# THE PROBLEM
Here the requirement is to repeat every record exactly, in full.
+ + + + + + +
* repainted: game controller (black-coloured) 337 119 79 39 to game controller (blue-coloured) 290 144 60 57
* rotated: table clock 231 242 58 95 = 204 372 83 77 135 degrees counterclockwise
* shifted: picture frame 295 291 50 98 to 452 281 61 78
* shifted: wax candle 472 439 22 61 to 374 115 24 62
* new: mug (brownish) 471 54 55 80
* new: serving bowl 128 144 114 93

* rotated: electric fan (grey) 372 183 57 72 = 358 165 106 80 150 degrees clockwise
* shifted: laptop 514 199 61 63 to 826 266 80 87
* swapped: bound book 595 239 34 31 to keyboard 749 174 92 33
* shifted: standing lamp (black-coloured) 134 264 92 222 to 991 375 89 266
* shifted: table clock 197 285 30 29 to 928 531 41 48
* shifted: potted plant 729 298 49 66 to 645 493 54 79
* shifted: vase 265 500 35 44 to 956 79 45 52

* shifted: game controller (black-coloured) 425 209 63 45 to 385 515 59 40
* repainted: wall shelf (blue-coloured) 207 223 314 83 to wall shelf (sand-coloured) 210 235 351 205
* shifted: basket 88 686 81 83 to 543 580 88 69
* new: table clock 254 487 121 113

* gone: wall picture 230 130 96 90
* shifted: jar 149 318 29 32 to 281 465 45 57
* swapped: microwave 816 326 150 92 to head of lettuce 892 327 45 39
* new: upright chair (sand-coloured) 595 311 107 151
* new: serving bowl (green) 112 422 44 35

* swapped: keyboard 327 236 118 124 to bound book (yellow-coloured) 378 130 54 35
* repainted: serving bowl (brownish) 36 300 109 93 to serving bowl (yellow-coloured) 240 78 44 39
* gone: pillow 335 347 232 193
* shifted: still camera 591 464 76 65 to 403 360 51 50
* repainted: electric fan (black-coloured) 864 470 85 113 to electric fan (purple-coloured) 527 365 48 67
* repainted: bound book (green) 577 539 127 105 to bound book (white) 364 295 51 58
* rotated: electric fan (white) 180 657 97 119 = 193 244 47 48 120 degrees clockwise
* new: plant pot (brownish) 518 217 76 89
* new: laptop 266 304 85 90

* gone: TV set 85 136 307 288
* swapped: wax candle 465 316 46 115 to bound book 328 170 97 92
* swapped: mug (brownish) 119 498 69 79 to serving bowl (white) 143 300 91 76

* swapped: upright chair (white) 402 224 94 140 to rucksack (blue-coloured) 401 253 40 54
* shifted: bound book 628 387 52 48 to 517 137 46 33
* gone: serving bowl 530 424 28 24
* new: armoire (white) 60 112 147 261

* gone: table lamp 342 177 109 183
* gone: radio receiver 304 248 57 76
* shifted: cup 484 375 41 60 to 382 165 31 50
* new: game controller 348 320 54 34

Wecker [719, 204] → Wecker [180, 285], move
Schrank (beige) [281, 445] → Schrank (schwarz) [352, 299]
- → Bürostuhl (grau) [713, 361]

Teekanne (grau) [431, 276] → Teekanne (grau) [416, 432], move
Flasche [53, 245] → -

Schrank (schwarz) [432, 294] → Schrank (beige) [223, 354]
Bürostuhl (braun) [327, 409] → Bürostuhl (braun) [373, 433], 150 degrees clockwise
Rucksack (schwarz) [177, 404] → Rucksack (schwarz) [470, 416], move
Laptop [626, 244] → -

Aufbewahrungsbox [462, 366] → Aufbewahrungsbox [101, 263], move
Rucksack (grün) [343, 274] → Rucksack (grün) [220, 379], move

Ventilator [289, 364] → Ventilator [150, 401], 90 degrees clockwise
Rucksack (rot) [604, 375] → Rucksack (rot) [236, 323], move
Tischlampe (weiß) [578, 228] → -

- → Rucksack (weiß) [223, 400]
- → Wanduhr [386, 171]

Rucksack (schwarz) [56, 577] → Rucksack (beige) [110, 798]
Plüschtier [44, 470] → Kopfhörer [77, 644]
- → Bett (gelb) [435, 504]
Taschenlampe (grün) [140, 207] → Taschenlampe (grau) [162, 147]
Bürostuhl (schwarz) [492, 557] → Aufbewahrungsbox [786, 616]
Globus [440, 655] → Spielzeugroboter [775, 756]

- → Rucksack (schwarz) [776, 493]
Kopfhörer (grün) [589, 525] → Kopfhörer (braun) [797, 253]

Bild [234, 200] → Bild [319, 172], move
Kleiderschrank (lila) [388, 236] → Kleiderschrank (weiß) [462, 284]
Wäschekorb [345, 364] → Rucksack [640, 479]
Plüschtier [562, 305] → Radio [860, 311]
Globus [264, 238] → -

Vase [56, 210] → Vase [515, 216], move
+ + + + + + +
# THE ANSWER
* repainted: game controller (black-coloured) 337 119 79 39 to game controller (blue-coloured) 290 144 60 57
* rotated: table clock 231 242 58 95 = 204 372 83 77 135 degrees counterclockwise
* shifted: picture frame 295 291 50 98 to 452 281 61 78
* shifted: wax candle 472 439 22 61 to 374 115 24 62
* new: mug (brownish) 471 54 55 80
* new: serving bowl 128 144 114 93

* rotated: electric fan (grey) 372 183 57 72 = 358 165 106 80 150 degrees clockwise
* shifted: laptop 514 199 61 63 to 826 266 80 87
* swapped: bound book 595 239 34 31 to keyboard 749 174 92 33
* shifted: standing lamp (black-coloured) 134 264 92 222 to 991 375 89 266
* shifted: table clock 197 285 30 29 to 928 531 41 48
* shifted: potted plant 729 298 49 66 to 645 493 54 79
* shifted: vase 265 500 35 44 to 956 79 45 52

* shifted: game controller (black-coloured) 425 209 63 45 to 385 515 59 40
* repainted: wall shelf (blue-coloured) 207 223 314 83 to wall shelf (sand-coloured) 210 235 351 205
* shifted: basket 88 686 81 83 to 543 580 88 69
* new: table clock 254 487 121 113

* gone: wall picture 230 130 96 90
* shifted: jar 149 318 29 32 to 281 465 45 57
* swapped: microwave 816 326 150 92 to head of lettuce 892 327 45 39
* new: upright chair (sand-coloured) 595 311 107 151
* new: serving bowl (green) 112 422 44 35

* swapped: keyboard 327 236 118 124 to bound book (yellow-coloured) 378 130 54 35
* repainted: serving bowl (brownish) 36 300 109 93 to serving bowl (yellow-coloured) 240 78 44 39
* gone: pillow 335 347 232 193
* shifted: still camera 591 464 76 65 to 403 360 51 50
* repainted: electric fan (black-coloured) 864 470 85 113 to electric fan (purple-coloured) 527 365 48 67
* repainted: bound book (green) 577 539 127 105 to bound book (white) 364 295 51 58
* rotated: electric fan (white) 180 657 97 119 = 193 244 47 48 120 degrees clockwise
* new: plant pot (brownish) 518 217 76 89
* new: laptop 266 304 85 90

* gone: TV set 85 136 307 288
* swapped: wax candle 465 316 46 115 to bound book 328 170 97 92
* swapped: mug (brownish) 119 498 69 79 to serving bowl (white) 143 300 91 76

* swapped: upright chair (white) 402 224 94 140 to rucksack (blue-coloured) 401 253 40 54
* shifted: bound book 628 387 52 48 to 517 137 46 33
* gone: serving bowl 530 424 28 24
* new: armoire (white) 60 112 147 261

* gone: table lamp 342 177 109 183
* gone: radio receiver 304 248 57 76
* shifted: cup 484 375 41 60 to 382 165 31 50
* new: game controller 348 320 54 34

Wecker [719, 204] → Wecker [180, 285], move
Schrank (beige) [281, 445] → Schrank (schwarz) [352, 299]
- → Bürostuhl (grau) [713, 361]

Teekanne (grau) [431, 276] → Teekanne (grau) [416, 432], move
Flasche [53, 245] → -

Schrank (schwarz) [432, 294] → Schrank (beige) [223, 354]
Bürostuhl (braun) [327, 409] → Bürostuhl (braun) [373, 433], 150 degrees clockwise
Rucksack (schwarz) [177, 404] → Rucksack (schwarz) [470, 416], move
Laptop [626, 244] → -

Aufbewahrungsbox [462, 366] → Aufbewahrungsbox [101, 263], move
Rucksack (grün) [343, 274] → Rucksack (grün) [220, 379], move

Ventilator [289, 364] → Ventilator [150, 401], 90 degrees clockwise
Rucksack (rot) [604, 375] → Rucksack (rot) [236, 323], move
Tischlampe (weiß) [578, 228] → -

- → Rucksack (weiß) [223, 400]
- → Wanduhr [386, 171]

Rucksack (schwarz) [56, 577] → Rucksack (beige) [110, 798]
Plüschtier [44, 470] → Kopfhörer [77, 644]
- → Bett (gelb) [435, 504]
Taschenlampe (grün) [140, 207] → Taschenlampe (grau) [162, 147]
Bürostuhl (schwarz) [492, 557] → Aufbewahrungsbox [786, 616]
Globus [440, 655] → Spielzeugroboter [775, 756]

- → Rucksack (schwarz) [776, 493]
Kopfhörer (grün) [589, 525] → Kopfhörer (braun) [797, 253]

Bild [234, 200] → Bild [319, 172], move
Kleiderschrank (lila) [388, 236] → Kleiderschrank (weiß) [462, 284]
Wäschekorb [345, 364] → Rucksack [640, 479]
Plüschtier [562, 305] → Radio [860, 311]
Globus [264, 238] → -

Vase [56, 210] → Vase [515, 216], move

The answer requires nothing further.